The contrast between these influential viewpoints and Buddy’s own choices are nicely done and create evocative, thought-provoking descriptions about the wellsprings of not just individual choice, but evolving ideas on how to interact with others.

At each stage of Buddy’s life, these early influencers and their admonitions are explored as he absorbs conflicting messages, picks those which resonate with his nomad inclinations, and eventually comes full circle to settle down in a revised fashion. His brother has made a good life for himself…perhaps better than his own. This and other observations provoke him to further reflections about the course of his life: “Ray’s visit would pick away at him.

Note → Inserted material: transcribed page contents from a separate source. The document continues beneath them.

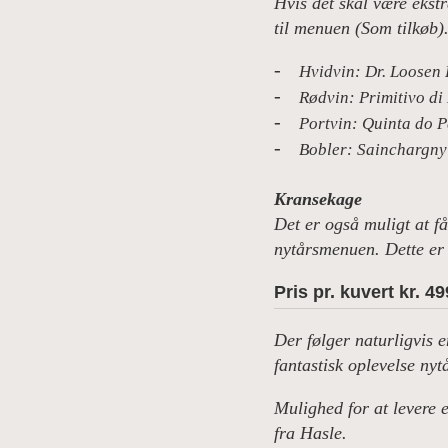
Hvis det skal være ekstr
til menuen (Som tilkøb
Hvidvin: Dr. Loosen R
Rødvin: Primitivo di 
Portvin: Quinta do Pé
Bobler: Sainchargny 
Kransekage
Det er også muligt at f
nytårsmenuen. Dette er e
Pris pr. kuvert kr. 49
Der følger naturligvis 
fantastisk oplevelse nyt
Mulighed for at levere e
fra Hasle.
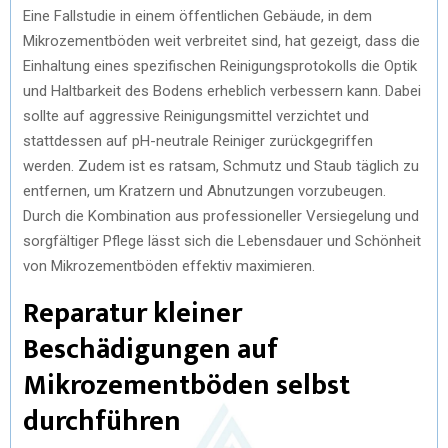
Eine Fallstudie in einem öffentlichen Gebäude, in dem
Mikrozementböden weit verbreitet sind, hat gezeigt, dass die
Einhaltung eines spezifischen Reinigungsprotokolls die Optik
und Haltbarkeit des Bodens erheblich verbessern kann. Dabei
sollte auf aggressive Reinigungsmittel verzichtet und
stattdessen auf pH-neutrale Reiniger zurückgegriffen
werden. Zudem ist es ratsam, Schmutz und Staub täglich zu
entfernen, um Kratzern und Abnutzungen vorzubeugen.
Durch die Kombination aus professioneller Versiegelung und
sorgfältiger Pflege lässt sich die Lebensdauer und Schönheit
von Mikrozementböden effektiv maximieren.
Reparatur kleiner
Beschädigungen auf
Mikrozementböden selbst
durchführen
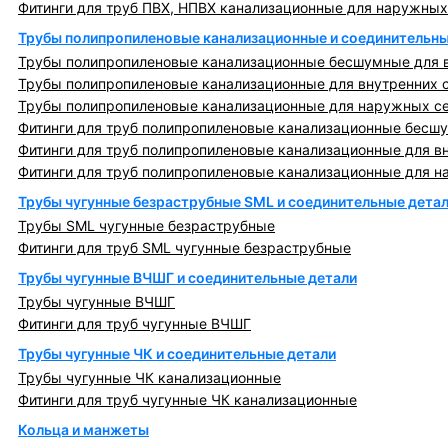
Фитинги для труб ПВХ, НПВХ канализационные для наружных
Трубы полипропиленовые канализационные и соединительны
Трубы полипропиленовые канализационные бесшумные для в
Трубы полипропиленовые канализационные для внутренних 
Трубы полипропиленовые канализационные для наружных с
Фитинги для труб полипропиленовые канализационные бесшу
Фитинги для труб полипропиленовые канализационные для в
Фитинги для труб полипропиленовые канализационные для н
Трубы чугунные безраструбные SML и соединительные дета
Трубы SML чугунные безраструбные
Фитинги для труб SML чугунные безраструбные
Трубы чугунные ВЧШГ и соединительные детали
Трубы чугунные ВЧШГ
Фитинги для труб чугунные ВЧШГ
Трубы чугунные ЧК и соединительные детали
Трубы чугунные ЧК канализационные
Фитинги для труб чугунные ЧК канализационные
Кольца и манжеты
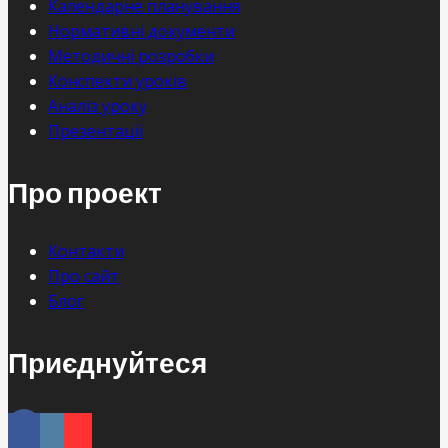
Календарне планування
Нормативні документи
Методичні розробки
Конспекти уроків
Аналіз уроку
Презентації
Про проект
Контакти
Про сайт
Блог
Приєднуйтеся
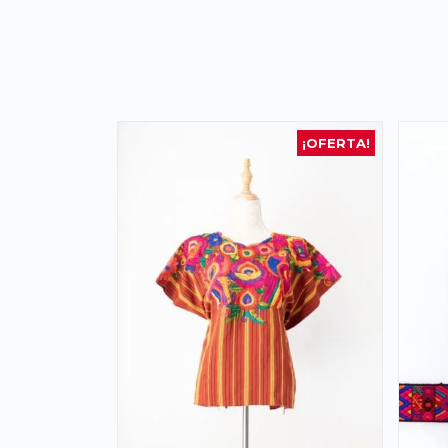
¡OFERTA!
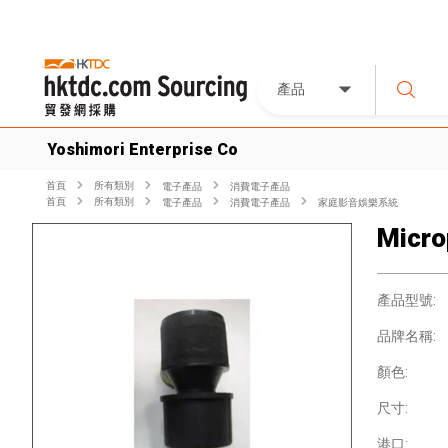
產品
Yoshimori Enterprise Co
首頁
所有類別
電子產品
消費電子產品
首頁
所有類別
電子產品
消費電子產品
家庭影音娛樂系統
Micro
產品型號:
品牌名稱:
顏色:
尺寸:
港口:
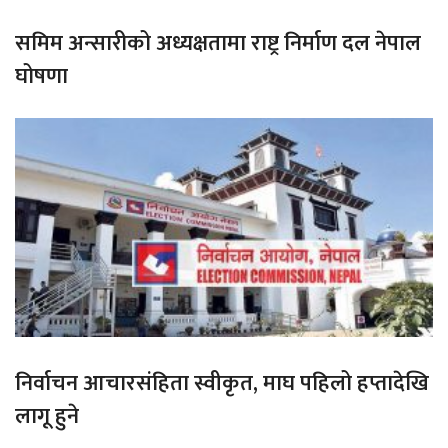
समिम अन्सारीको अध्यक्षतामा राष्ट्र निर्माण दल नेपाल
घोषणा
निर्वाचन आचारसंहिता स्वीकृत, माघ पहिलो हप्तादेखि
लागू हुने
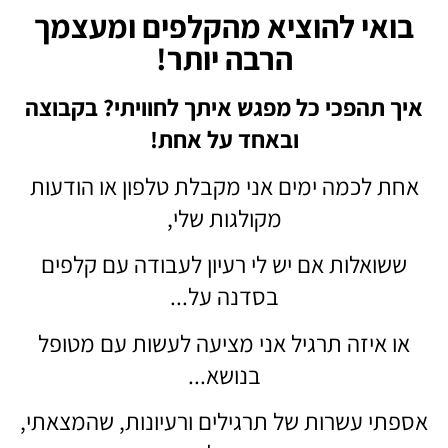
בואי להוציא מהקלפים ומעצמך
הרבה יותר!
איך תהפכי כל מפגש איתך לחוויתי? בקבוצה
ובאחד על אחת!
אחת לכמה ימים אני מקבלת טלפון או הודעות
מקולגות שלי,
ששואלות אם יש לי רעיון לעבודה עם קלפים
בסדנה על...
או איזה תרגיל אני מציעה לעשות עם מטופל
בנושא...
אספתי עשרות של תרגילים ורעיונות, שהמצאתי,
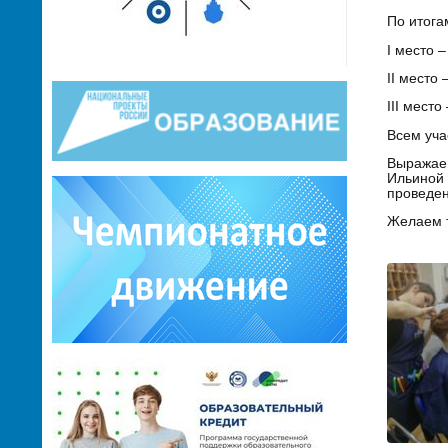
По итога
I место
II мест
III мес
Всем уча
Выражае
Ильиной 
проведен
Желаем т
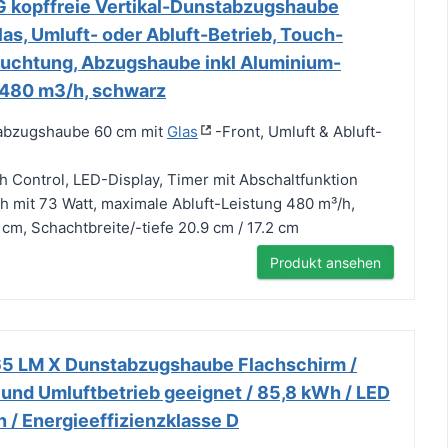
 kopffreie Vertikal-Dunstabzugshaube
as, Umluft- oder Abluft-Betrieb, Touch-
euchtung, Abzugshaube inkl Aluminium-
g 480 m3/h, schwarz
tabzugshaube 60 cm mit
Glas
-Front, Umluft & Abluft-
 Control, LED-Display, Timer mit Abschaltfunktion
 mit 73 Watt, maximale Abluft-Leistung 480 m³/h,
m, Schachtbreite/-tiefe 20.9 cm / 17.2 cm
Produkt ansehen
5 LM X Dunstabzugshaube Flachschirm /
 und Umluftbetrieb geeignet / 85,8 kWh / LED
n / Energieeffizienzklasse D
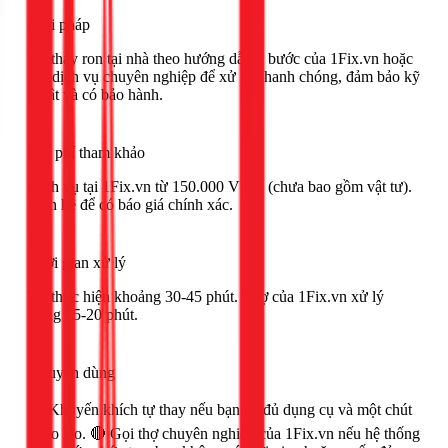
Giải pháp
Tự thay ron tại nhà theo hướng dẫn 5 bước của 1Fix.vn hoặc
gọi dịch vụ chuyên nghiệp để xử lý nhanh chóng, đảm bảo kỹ
thuật và có bảo hành.
Chi phí tham khảo
Dịch vụ tại 1Fix.vn từ 150.000 VNĐ (chưa bao gồm vật tư).
Liên hệ để có báo giá chính xác.
Thời gian xử lý
Tự thực hiện khoảng 30-45 phút. Thợ của 1Fix.vn xử lý
trong 15-20 phút.
Khuyên dùng
🟢 Khuyến khích tự thay nếu bạn có đủ dụng cụ và một chút
khéo léo. 🔴 Gọi thợ chuyên nghiệp của 1Fix.vn nếu hệ thống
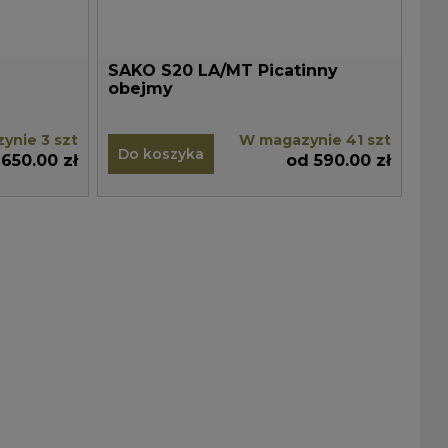
SAKO S20 LA/MT Picatinny
obejmy
ynie 3 szt
W magazynie 41 szt
Do koszyka
650.00 zł
od 590.00 zł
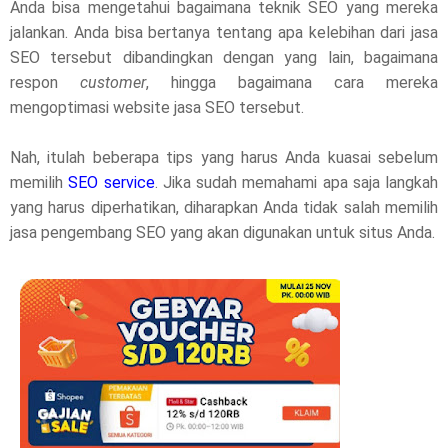
Anda bisa mengetahui bagaimana teknik SEO yang mereka
jalankan. Anda bisa bertanya tentang apa kelebihan dari jasa
SEO tersebut dibandingkan dengan yang lain, bagaimana
respon
customer
, hingga bagaimana cara mereka
mengoptimasi website jasa SEO tersebut.
Nah, itulah beberapa tips yang harus Anda kuasai sebelum
memilih
SEO service
. Jika sudah memahami apa saja langkah
yang harus diperhatikan, diharapkan Anda tidak salah memilih
jasa pengembang SEO yang akan digunakan untuk situs Anda.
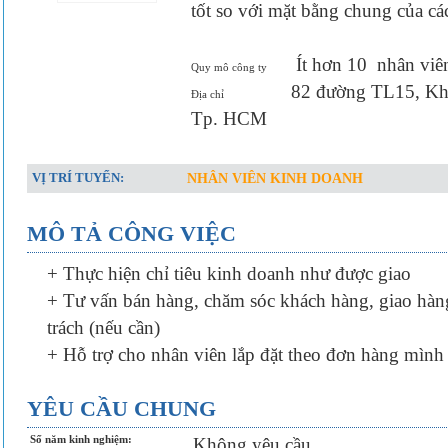
tốt so với mặt bằng chung của c
Ít hơn 10
nhân viê
Quy mô công ty
82 đường TL15, Khu
Địa chỉ
Tp. HCM
VỊ TRÍ TUYỂN:
NHÂN VIÊN KINH DOANH
MÔ TẢ CÔNG VIỆC
+ Thực hiện chỉ tiêu kinh doanh như được giao
+ Tư vấn bán hàng, chăm sóc khách hàng, giao hà
trách (nếu cần)
+ Hỗ trợ cho nhân viên lắp đặt theo đơn hàng mình
YÊU CẦU CHUNG
Số năm kinh nghiệm:
Không yêu cầu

He’d go over and over it and he wouldn’t be able to leave it alone.”

Under Catharine Leggett’s observational pen, characters, setting, and options come alive. Buddy now has all the time in the world to reflect, until something changes. He’s always thought he deserved what happened to him in his life. In the end, now, he’s not so sure. The central event that changes everything is slowly revealed in a series of scenes that build to a satisfying crescendo of self-realization and discovery.

The Way to Go Home is all about reaching through time to reconsider trauma and its lasting influences. As the story winds through Buddy’s world, readers will find it a literary work packed with history, changing perspectives, and characters that live and breathe with a sense of reality that’s too rarely seen in fiction but which is more than alive and kicking, here.